** Required work **
Gather every line below that contains the word "تنظیم", and copy each one in full.

(Dataset records)
[Start of section]
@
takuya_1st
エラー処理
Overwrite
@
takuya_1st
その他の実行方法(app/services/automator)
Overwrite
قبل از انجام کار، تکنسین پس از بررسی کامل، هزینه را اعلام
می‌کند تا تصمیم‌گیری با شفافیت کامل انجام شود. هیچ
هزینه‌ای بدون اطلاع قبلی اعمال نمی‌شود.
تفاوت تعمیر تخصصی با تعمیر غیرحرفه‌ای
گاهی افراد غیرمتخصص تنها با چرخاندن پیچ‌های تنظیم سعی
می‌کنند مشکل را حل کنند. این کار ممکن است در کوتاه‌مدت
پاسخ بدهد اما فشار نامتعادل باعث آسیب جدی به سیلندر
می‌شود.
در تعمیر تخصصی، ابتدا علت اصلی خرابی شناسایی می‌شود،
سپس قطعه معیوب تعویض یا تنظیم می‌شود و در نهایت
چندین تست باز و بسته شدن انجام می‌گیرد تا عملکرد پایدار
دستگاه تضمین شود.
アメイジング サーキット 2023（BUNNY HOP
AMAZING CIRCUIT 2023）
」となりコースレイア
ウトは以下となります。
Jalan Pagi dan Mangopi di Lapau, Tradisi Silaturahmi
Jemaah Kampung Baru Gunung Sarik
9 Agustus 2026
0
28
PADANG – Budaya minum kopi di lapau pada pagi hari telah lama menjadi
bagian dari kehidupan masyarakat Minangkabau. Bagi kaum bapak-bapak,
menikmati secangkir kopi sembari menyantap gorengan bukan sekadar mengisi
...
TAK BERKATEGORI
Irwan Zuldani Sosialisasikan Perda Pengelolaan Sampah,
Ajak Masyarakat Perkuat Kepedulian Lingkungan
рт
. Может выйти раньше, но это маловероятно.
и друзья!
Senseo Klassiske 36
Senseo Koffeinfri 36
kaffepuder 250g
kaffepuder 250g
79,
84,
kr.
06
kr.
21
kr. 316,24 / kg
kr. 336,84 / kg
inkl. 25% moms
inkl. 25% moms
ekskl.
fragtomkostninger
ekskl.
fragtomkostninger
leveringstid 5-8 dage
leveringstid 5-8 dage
[End of section]
** Finished task **
گاهی افراد غیرمتخصص تنها با چرخاندن پیچ‌های تنظیم سعی
سپس قطعه معیوب تعویض یا تنظیم می‌شود و در نهایت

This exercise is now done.